- [TAREA 1]: ¿Puedes transcribir el texto sobre el uso responsable de la tecnología desde "No es la primera" hasta "fomenta este descontrol.", ambos incluidos?
- [TAREA 2]: ¿Cómo seguiría el texto sobre el uso responsable de la tecnología después de su última oración? Escribe la continuación.

- [FRAGMENTO CITADO]:
No es la primera vez que hablamos sobre el uso responsable de la tecnología, o de la ética necesaria para que esta resulte buena para nosotros. Hace ya mucho nos preguntamos en Lenovo si los niños que juegan con pantallas se aíslan y vuelven adictivos a ellas, y resolvimos que la mesura es una virtud.

Las pantallas no son malas. El sistema de Netflix, como plataforma, tampoco. Ni los videojuegos. El problema aparece cuando un acto (ver un capítulo, leer en el móvil) surge por una compulsión. Cuando no podemos elegir cuándo apagar el televisor o dejar de jugar a un videojuego. Y el binge-watching fomenta este descontrol.

- [MATERIAL PROPORCIONADO]:

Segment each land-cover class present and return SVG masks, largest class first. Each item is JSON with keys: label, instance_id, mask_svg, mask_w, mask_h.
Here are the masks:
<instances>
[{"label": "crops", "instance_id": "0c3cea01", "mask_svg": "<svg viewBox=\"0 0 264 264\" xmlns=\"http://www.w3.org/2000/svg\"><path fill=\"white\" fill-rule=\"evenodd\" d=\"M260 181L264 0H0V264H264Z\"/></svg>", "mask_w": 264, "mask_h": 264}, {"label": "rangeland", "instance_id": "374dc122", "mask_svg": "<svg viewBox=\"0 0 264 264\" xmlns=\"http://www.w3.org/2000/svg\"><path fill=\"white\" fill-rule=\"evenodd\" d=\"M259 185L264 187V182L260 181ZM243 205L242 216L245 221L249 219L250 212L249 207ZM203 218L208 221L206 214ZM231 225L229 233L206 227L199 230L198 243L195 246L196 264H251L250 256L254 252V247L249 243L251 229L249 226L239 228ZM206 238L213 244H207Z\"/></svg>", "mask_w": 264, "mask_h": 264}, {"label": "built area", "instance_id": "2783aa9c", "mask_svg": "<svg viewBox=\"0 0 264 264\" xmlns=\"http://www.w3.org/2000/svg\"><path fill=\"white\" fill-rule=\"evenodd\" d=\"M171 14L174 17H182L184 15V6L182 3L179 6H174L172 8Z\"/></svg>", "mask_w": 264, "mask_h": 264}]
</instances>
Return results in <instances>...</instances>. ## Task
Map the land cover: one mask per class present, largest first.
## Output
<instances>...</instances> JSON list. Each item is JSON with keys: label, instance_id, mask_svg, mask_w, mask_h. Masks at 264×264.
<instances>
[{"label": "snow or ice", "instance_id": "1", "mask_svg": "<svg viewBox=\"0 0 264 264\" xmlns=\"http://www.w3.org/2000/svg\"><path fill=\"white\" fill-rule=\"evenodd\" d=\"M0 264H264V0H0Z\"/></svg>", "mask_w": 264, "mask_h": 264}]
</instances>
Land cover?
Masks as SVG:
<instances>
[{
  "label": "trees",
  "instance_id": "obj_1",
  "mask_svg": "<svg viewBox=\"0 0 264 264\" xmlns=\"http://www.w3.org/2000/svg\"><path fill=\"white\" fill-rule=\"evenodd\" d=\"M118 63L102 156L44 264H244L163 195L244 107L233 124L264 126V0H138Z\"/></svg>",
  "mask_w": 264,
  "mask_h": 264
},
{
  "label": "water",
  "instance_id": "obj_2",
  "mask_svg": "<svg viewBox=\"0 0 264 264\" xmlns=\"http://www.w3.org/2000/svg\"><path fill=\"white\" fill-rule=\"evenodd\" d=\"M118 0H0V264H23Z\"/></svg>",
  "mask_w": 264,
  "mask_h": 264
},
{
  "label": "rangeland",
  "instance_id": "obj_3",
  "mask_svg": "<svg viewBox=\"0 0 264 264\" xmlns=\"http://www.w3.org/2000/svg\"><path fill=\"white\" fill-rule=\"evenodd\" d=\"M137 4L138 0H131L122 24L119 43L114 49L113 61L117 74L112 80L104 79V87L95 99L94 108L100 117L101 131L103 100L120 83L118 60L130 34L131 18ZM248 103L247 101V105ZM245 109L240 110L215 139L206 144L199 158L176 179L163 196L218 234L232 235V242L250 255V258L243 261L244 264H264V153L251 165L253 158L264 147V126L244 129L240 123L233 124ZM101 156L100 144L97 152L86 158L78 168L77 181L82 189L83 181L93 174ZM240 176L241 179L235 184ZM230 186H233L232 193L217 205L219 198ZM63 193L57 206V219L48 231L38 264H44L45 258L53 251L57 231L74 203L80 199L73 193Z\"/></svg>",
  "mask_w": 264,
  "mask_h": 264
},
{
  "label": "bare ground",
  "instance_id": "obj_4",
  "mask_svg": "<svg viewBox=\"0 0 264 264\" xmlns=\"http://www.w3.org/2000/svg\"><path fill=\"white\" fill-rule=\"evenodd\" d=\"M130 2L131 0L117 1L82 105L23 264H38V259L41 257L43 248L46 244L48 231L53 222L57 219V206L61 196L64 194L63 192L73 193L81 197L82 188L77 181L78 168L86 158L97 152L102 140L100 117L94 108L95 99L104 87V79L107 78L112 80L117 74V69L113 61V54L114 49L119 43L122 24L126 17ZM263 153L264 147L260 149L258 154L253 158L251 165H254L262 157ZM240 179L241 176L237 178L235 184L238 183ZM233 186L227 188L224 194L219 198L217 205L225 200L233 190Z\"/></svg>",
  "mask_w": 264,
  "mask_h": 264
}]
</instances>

- [RESPUESTA 1]:
No es la primera vez que hablamos sobre el uso responsable de la tecnología, o de la ética necesaria para que esta resulte buena para nosotros. Hace ya mucho nos preguntamos en Lenovo si los niños que juegan con pantallas se aíslan y vuelven adictivos a ellas, y resolvimos que la mesura es una virtud.

Las pantallas no son malas. El sistema de Netflix, como plataforma, tampoco. Ni los videojuegos. El problema aparece cuando un acto (ver un capítulo, leer en el móvil) surge por una compulsión. Cuando no podemos elegir cuándo apagar el televisor o dejar de jugar a un videojuego. Y el binge-watching fomenta este descontrol.

- [RESPUESTA 2]:
Por fortuna, aunque Netflix trate de ocultar el término y su relación con la conducta adictiva, como usuarios de la plataforma podemos desactivar la reproducción automática. Algo es algo. Basta con acceder a las opciones de cuentas y buscar por “Configuración de reproducción”.

La tecnología requiere ética detrás y, una vez demostrado que el binge-watching es tan pernicioso para nosotros como los otros “binges”, y hecho público que la plataforma dio orden de acallar esta relación, se espera que recule y fomente un uso del streaming más responsable.